Monday, Feb. 01, 1960

Textiles' Turnabout Tycoon

JAMES SPENCER LOVE

Ours is the only major industry where prices are lower -- and yet quality is higher--than ten years ago. We have really done a job on inflation. We have done it by building up productivity faster than we built up wages."

So boasts the top man in the $15 billion-a-year textile industry: North Carolina's young-looking, wiry (5 ft. 10 in., 143 Ibs.) J. Spencer Love, 63, who sewed up a bunch of middling mills into one efficient producer called Burlington Industries, world's biggest weaver. By bringing in modern machinery and management and gambling heavily on the wonder synthetics, Spencer Love boosted Burlington's sales from $651 million in fiscal 1958 to $805 million in 1959; in fiscal 1960's first half (ending March 31) profits will almost double, to about $17.5 million. More important, Love has shown his fellow textilemen that high productivity and low prices can whip the industry's age-old feast-or-famine cycle. U.S. textilemen this year expect to pile another 5% sales gain on last year's increase of 12%. Right now, unfilled orders outrun inventories by a healthy 5 to 1; even so, wholesale prices are 8% below the 1947-49 average.

CHAIRMAN Love has increased Burlington's productivity by well over 20% since 1956. His formula: Spend just a bit more than the next fellow. To expand and improve in the past decade, he anted up some $350 million, well above the industry average. Love also kept his wage bill under control by paying a bit more than the textile average, which at $1.58 an hour is the lowest of any basic industry. That way he fended off both unions and strikes in almost all his 123 plants from South Africa to California.

Love built his empire on a shoestring. Son of a Harvard math professor, he studied economics at Harvard ('17), helped to edit the Crimson. In World War I, as an infantry major in France, he won a citation for meritorious service. With $3,000 in Army savings, 23-year-old Spence Love went to his father's home town of Gastonia, N.C., persuaded local residents to put up another $80,000 to buy control of a clangorous old cotton mill. When cottons sagged and real estate surged in 1923, Love sold the plant for $200,000 but kept the machinery. He moved it into a modern plant that industry-hungry boosters built for him in sleepy Burlington, N.C., and he swung into weaving rayon when other textilemen shied away from the crude, newfangled synthetic. The Depression struck, and Love grew rich as customers switched from costly silk to cheap rayon. At 40, he was doing a $25 million yearly business.

When his postwar rayon market faded as low-priced nylon came out and consumer tastes shifted, he bought his way into cottons and nylon hosiery. From 1952 to 1958 Love bought 18 key companies--often for a mere fraction of their real values. Last week, eying a new market, he was close to closing a deal to buy a major maker of carpets.

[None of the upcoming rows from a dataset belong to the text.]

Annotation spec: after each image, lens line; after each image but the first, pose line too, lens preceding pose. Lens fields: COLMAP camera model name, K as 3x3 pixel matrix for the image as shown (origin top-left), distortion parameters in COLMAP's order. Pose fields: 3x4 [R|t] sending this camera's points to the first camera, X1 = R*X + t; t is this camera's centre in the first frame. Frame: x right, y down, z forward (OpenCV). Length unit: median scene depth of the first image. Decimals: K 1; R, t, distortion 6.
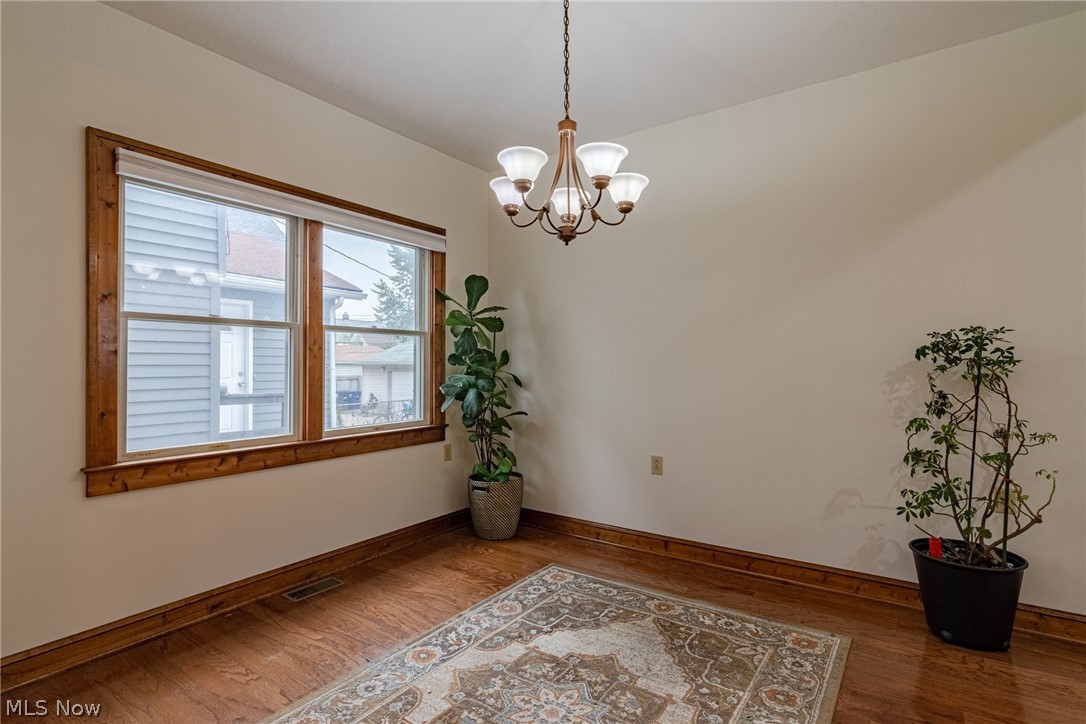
lens RADIAL K [[531.5, 0, 546.7], [0, 531.5, 365.2], [0, 0, 1]] dist [-0.009409, 0.004082]
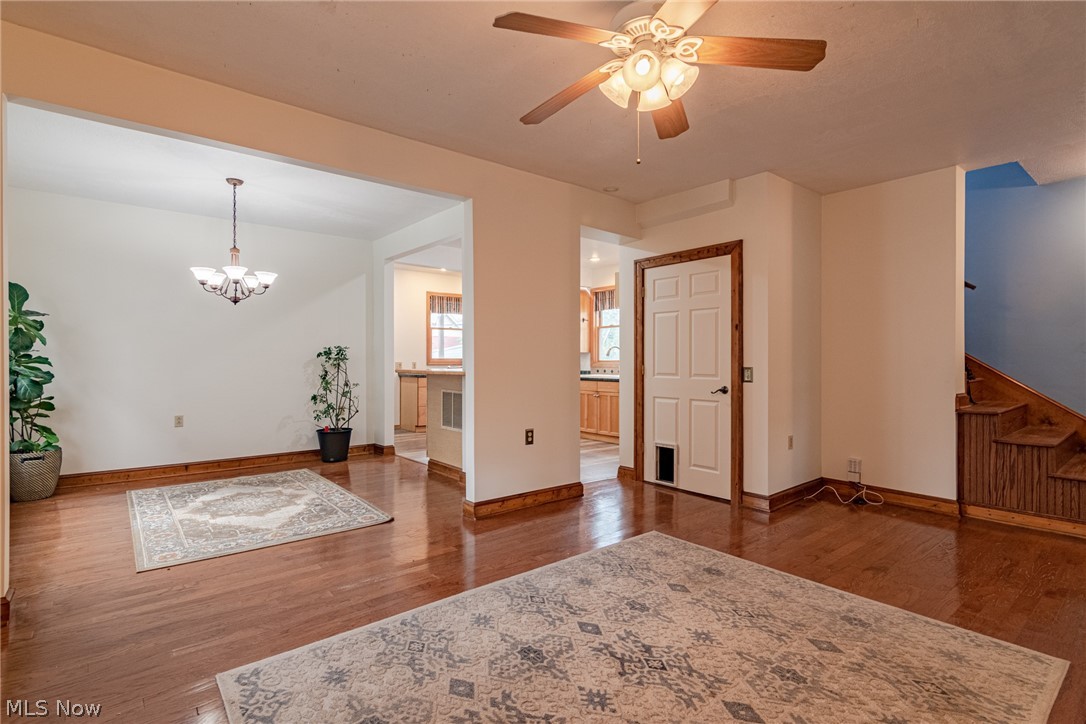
lens RADIAL K [[531.5, 0, 534.0], [0, 531.5, 358.4], [0, 0, 1]] dist [-0.009409, 0.004082]
pose [[0.276051, 0.005942, 0.961125, -1.323167], [-0.000460, 0.999982, -0.006050, 0.006646], [-0.961143, 0.001228, 0.276048, -0.619295]]
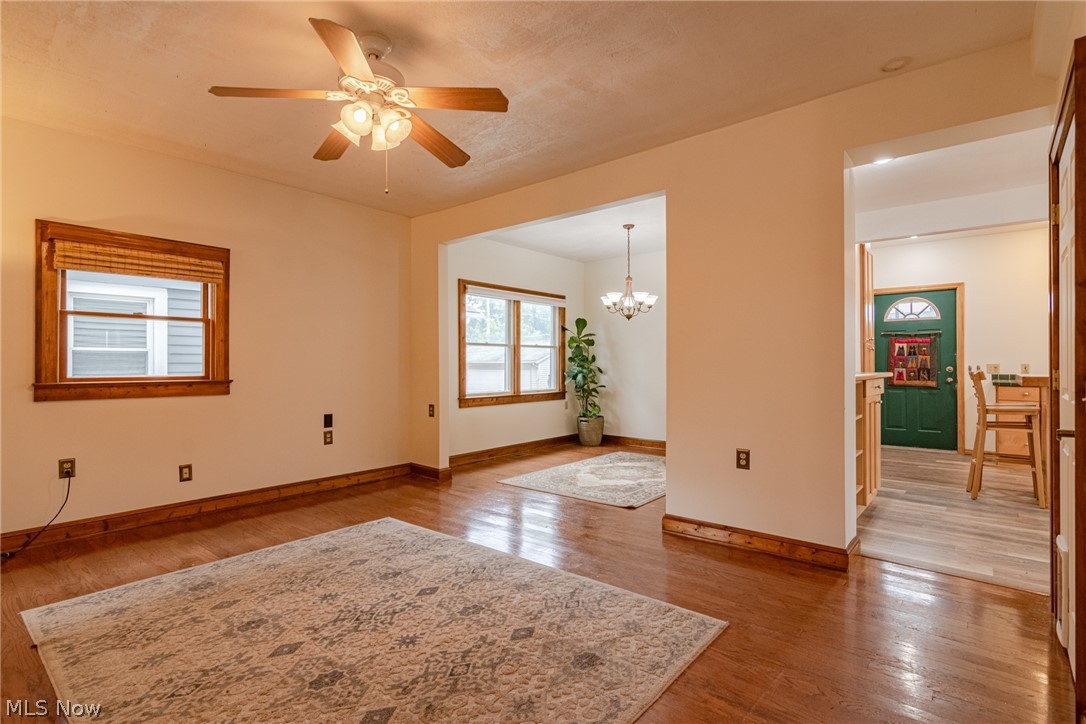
lens RADIAL K [[531.5, 0, 538.5], [0, 531.5, 360.6], [0, 0, 1]] dist [-0.009409, 0.004082]
pose [[0.994752, -0.002448, -0.102289, -0.119747], [0.001817, 0.999979, -0.006261, 0.007595], [0.102302, 0.006042, 0.994735, -1.475441]]
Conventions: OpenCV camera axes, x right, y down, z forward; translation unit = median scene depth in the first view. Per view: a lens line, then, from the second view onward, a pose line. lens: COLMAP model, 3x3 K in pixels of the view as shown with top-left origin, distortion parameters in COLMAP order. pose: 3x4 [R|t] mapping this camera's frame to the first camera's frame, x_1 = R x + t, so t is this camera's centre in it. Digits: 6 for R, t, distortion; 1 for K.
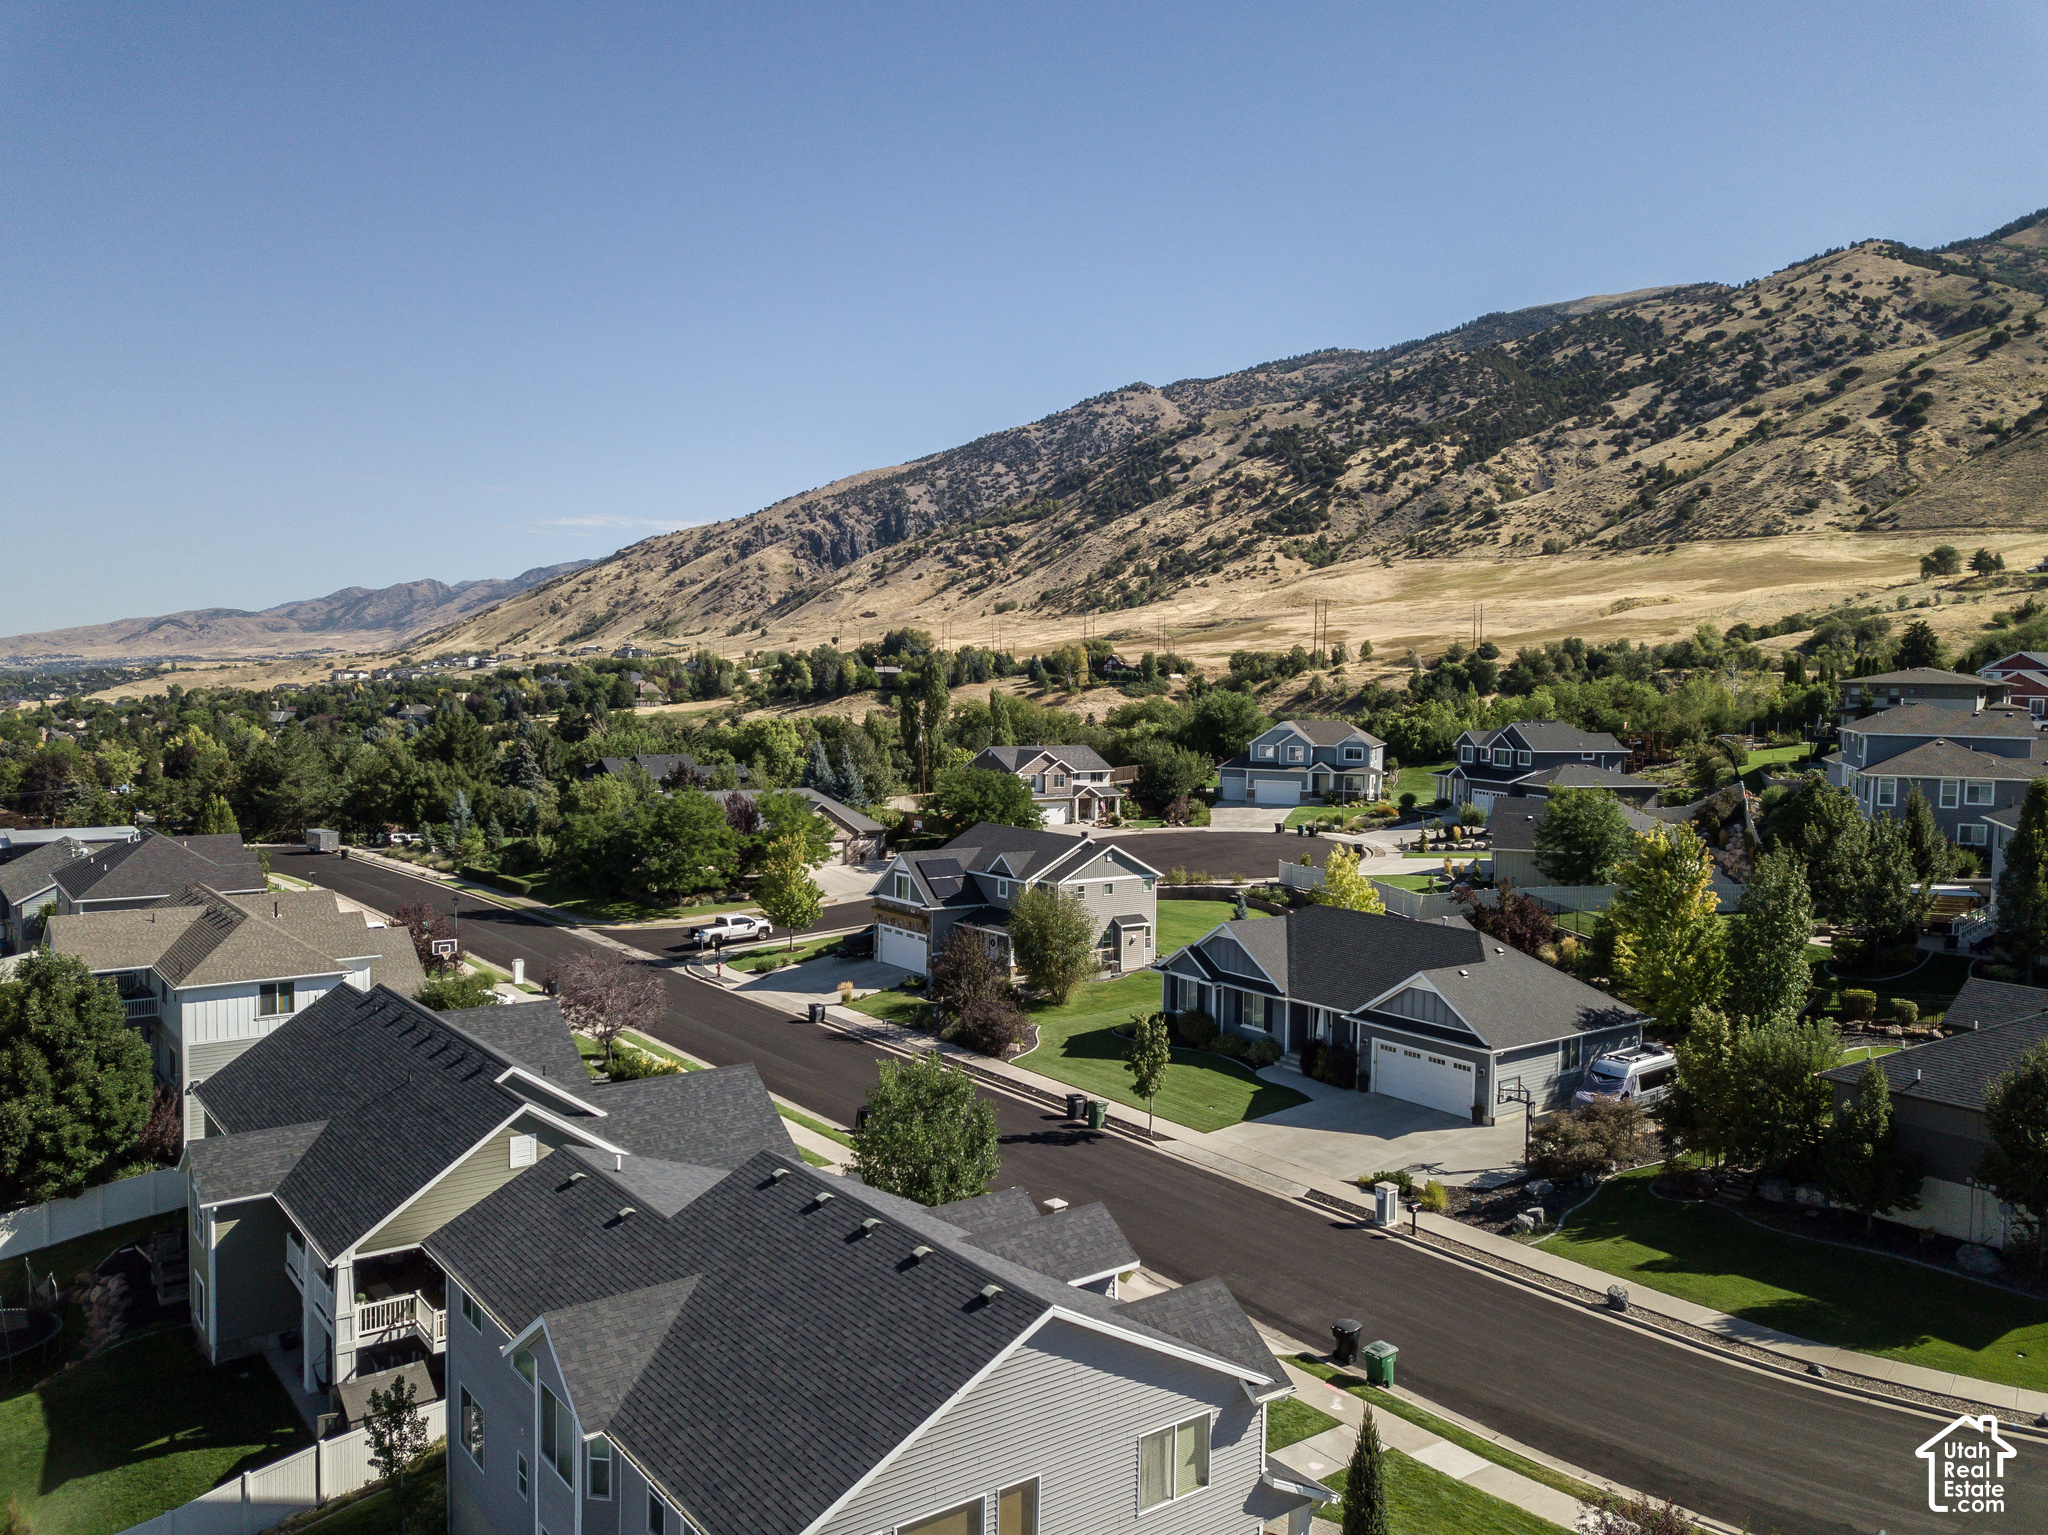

While Love gives wide local powers to his executives, he so dominates the whole works that when he takes a deep breath underlings exhale. He dislikes conferences, keeps in touch by firing off a hundred crisp yet polite memos a day. He knuckles down hard on men who do not produce. A few years ago, so many top executives were leaving Burlington that someone suggested that Old Soldier Love establish a separation center. But for all his toughness, even his fiercest competitors call Love "the leader of the industry." They do not always follow his lead. Unlike many anti-import textilemen, Love takes a moderate stand on tariffs, says, "I don't feel we can complain just now, when we have full employment." And unlike many Southerners, he has lifted some Negro workers above the broomstick level, e.g., to research chemist.

Burlington pays Love $120,000 a year. With his attractive third wife, Martha, and his eight children, he also owns about $6,000,000 worth of company stock. He has an ocean-front estate in Palm Beach (for weekends), a three-room suite in Manhattan's Berkshire Hotel (where he spends Monday and Tuesday) and a $200,000 red-brick home in Greensboro (where he spends Wednesday, Thursday and Friday). Commuting among them, Love travels some 2,300 miles a week by plane and train, dictating memos and reading reports all the way. He usually works seven days a week and well into the night, breaking off for a frequent tennis match or bridge game. Spencer Love figures that work is fun, and the brightest textile era looms ahead. One sign: the "casual living" trend--which means brief shorts, old blue jeans and no stockings--is giving way to the consumers' desire to "trade up" to more fashionable dress and home decoration.